Study shows environmental greenness may not improve student test scores
January 23, 2019
A new study conducted by researchers at the University and the U.S. Department of Agriculture Forest Service shows a lack of evidence that environmental greenness correlates with higher academic performance.
Illinois researchers gathered third-grade students’ scores for reading and math from Chicago public schools and compared them to the density of greenery in Chicago neighborhoods. The researchers used greenness data from NASA to figure out how much vegetation was on CPS campuses.
For the study, anything that has chlorophyll, including, but not limited to, plants, shrubs, bushes, trees and grass was considered vegetation.

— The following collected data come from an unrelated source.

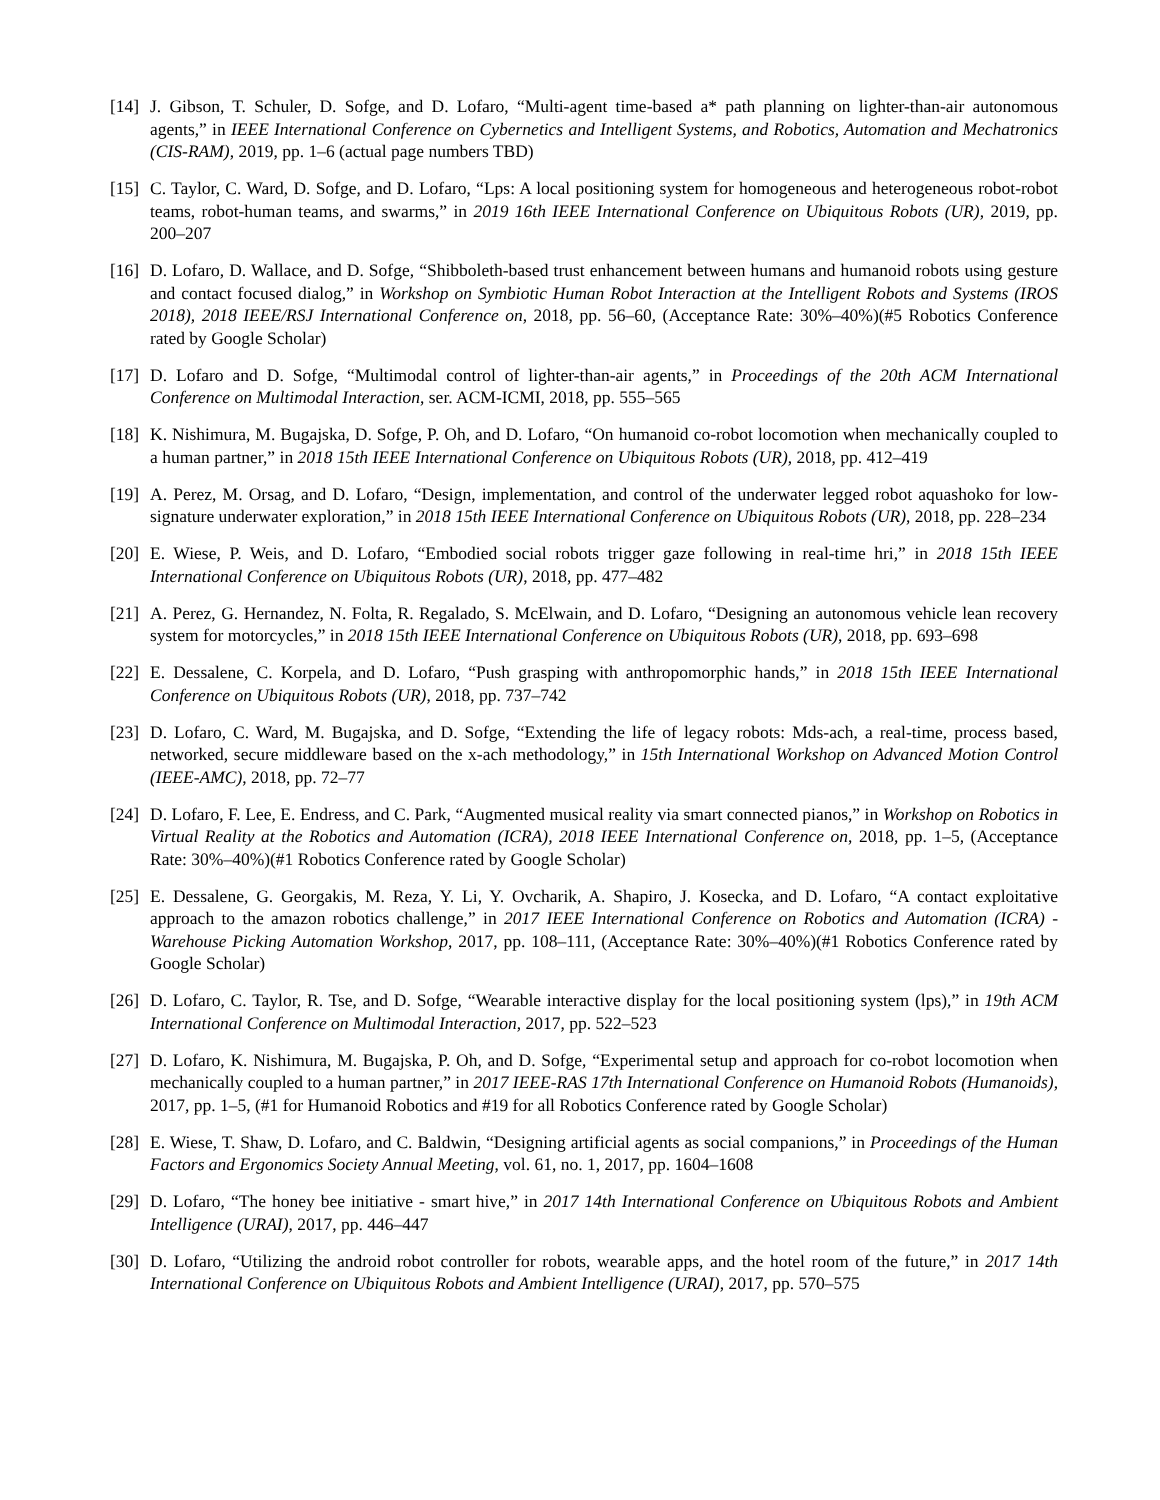[14] J. Gibson, T. Schuler, D. Sofge, and D. Lofaro, “Multi-agent time-based a* path planning on lighter-than-air autonomous agents,” in IEEE International Conference on Cybernetics and Intelligent Systems, and Robotics, Automation and Mechatronics (CIS-RAM), 2019, pp. 1–6 (actual page numbers TBD)
[15] C. Taylor, C. Ward, D. Sofge, and D. Lofaro, “Lps: A local positioning system for homogeneous and heterogeneous robot-robot teams, robot-human teams, and swarms,” in 2019 16th IEEE International Conference on Ubiquitous Robots (UR), 2019, pp. 200–207
[16] D. Lofaro, D. Wallace, and D. Sofge, “Shibboleth-based trust enhancement between humans and humanoid robots using gesture and contact focused dialog,” in Workshop on Symbiotic Human Robot Interaction at the Intelligent Robots and Systems (IROS 2018), 2018 IEEE/RSJ International Conference on, 2018, pp. 56–60, (Acceptance Rate: 30%–40%)(#5 Robotics Conference rated by Google Scholar)
[17] D. Lofaro and D. Sofge, “Multimodal control of lighter-than-air agents,” in Proceedings of the 20th ACM International Conference on Multimodal Interaction, ser. ACM-ICMI, 2018, pp. 555–565
[18] K. Nishimura, M. Bugajska, D. Sofge, P. Oh, and D. Lofaro, “On humanoid co-robot locomotion when mechanically coupled to a human partner,” in 2018 15th IEEE International Conference on Ubiquitous Robots (UR), 2018, pp. 412–419
[19] A. Perez, M. Orsag, and D. Lofaro, “Design, implementation, and control of the underwater legged robot aquashoko for low-signature underwater exploration,” in 2018 15th IEEE International Conference on Ubiquitous Robots (UR), 2018, pp. 228–234
[20] E. Wiese, P. Weis, and D. Lofaro, “Embodied social robots trigger gaze following in real-time hri,” in 2018 15th IEEE International Conference on Ubiquitous Robots (UR), 2018, pp. 477–482
[21] A. Perez, G. Hernandez, N. Folta, R. Regalado, S. McElwain, and D. Lofaro, “Designing an autonomous vehicle lean recovery system for motorcycles,” in 2018 15th IEEE International Conference on Ubiquitous Robots (UR), 2018, pp. 693–698
[22] E. Dessalene, C. Korpela, and D. Lofaro, “Push grasping with anthropomorphic hands,” in 2018 15th IEEE International Conference on Ubiquitous Robots (UR), 2018, pp. 737–742
[23] D. Lofaro, C. Ward, M. Bugajska, and D. Sofge, “Extending the life of legacy robots: Mds-ach, a real-time, process based, networked, secure middleware based on the x-ach methodology,” in 15th International Workshop on Advanced Motion Control (IEEE-AMC), 2018, pp. 72–77
[24] D. Lofaro, F. Lee, E. Endress, and C. Park, “Augmented musical reality via smart connected pianos,” in Workshop on Robotics in Virtual Reality at the Robotics and Automation (ICRA), 2018 IEEE International Conference on, 2018, pp. 1–5, (Acceptance Rate: 30%–40%)(#1 Robotics Conference rated by Google Scholar)
[25] E. Dessalene, G. Georgakis, M. Reza, Y. Li, Y. Ovcharik, A. Shapiro, J. Kosecka, and D. Lofaro, “A contact exploitative approach to the amazon robotics challenge,” in 2017 IEEE International Conference on Robotics and Automation (ICRA) - Warehouse Picking Automation Workshop, 2017, pp. 108–111, (Acceptance Rate: 30%–40%)(#1 Robotics Conference rated by Google Scholar)
[26] D. Lofaro, C. Taylor, R. Tse, and D. Sofge, “Wearable interactive display for the local positioning system (lps),” in 19th ACM International Conference on Multimodal Interaction, 2017, pp. 522–523
[27] D. Lofaro, K. Nishimura, M. Bugajska, P. Oh, and D. Sofge, “Experimental setup and approach for co-robot locomotion when mechanically coupled to a human partner,” in 2017 IEEE-RAS 17th International Conference on Humanoid Robots (Humanoids), 2017, pp. 1–5, (#1 for Humanoid Robotics and #19 for all Robotics Conference rated by Google Scholar)
[28] E. Wiese, T. Shaw, D. Lofaro, and C. Baldwin, “Designing artificial agents as social companions,” in Proceedings of the Human Factors and Ergonomics Society Annual Meeting, vol. 61, no. 1, 2017, pp. 1604–1608
[29] D. Lofaro, “The honey bee initiative - smart hive,” in 2017 14th International Conference on Ubiquitous Robots and Ambient Intelligence (URAI), 2017, pp. 446–447
[30] D. Lofaro, “Utilizing the android robot controller for robots, wearable apps, and the hotel room of the future,” in 2017 14th International Conference on Ubiquitous Robots and Ambient Intelligence (URAI), 2017, pp. 570–575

Illinois researchers replicated the method used in a similar study conducted in Massachusetts, but found problems with the previous study’s procedure.
Matthew Browning, professor in AHS, lead the team conducting the study and said that the Illinois researchers took into account other factors that the Massachusetts study did not consider, including the fact that CPS schools usually have a higher amount of minority students.
The results of the study conducted by Illinois researchers showed negative correlations between greenery and academic performance, meaning more vegetation did not have a positive impact on test scores. The Massachusetts study, on the other hand, showed a positive correlation.
The researchers hypothesized that either the difference in foliage between Chicago and Massachusetts or the differences in the student populations affected the results.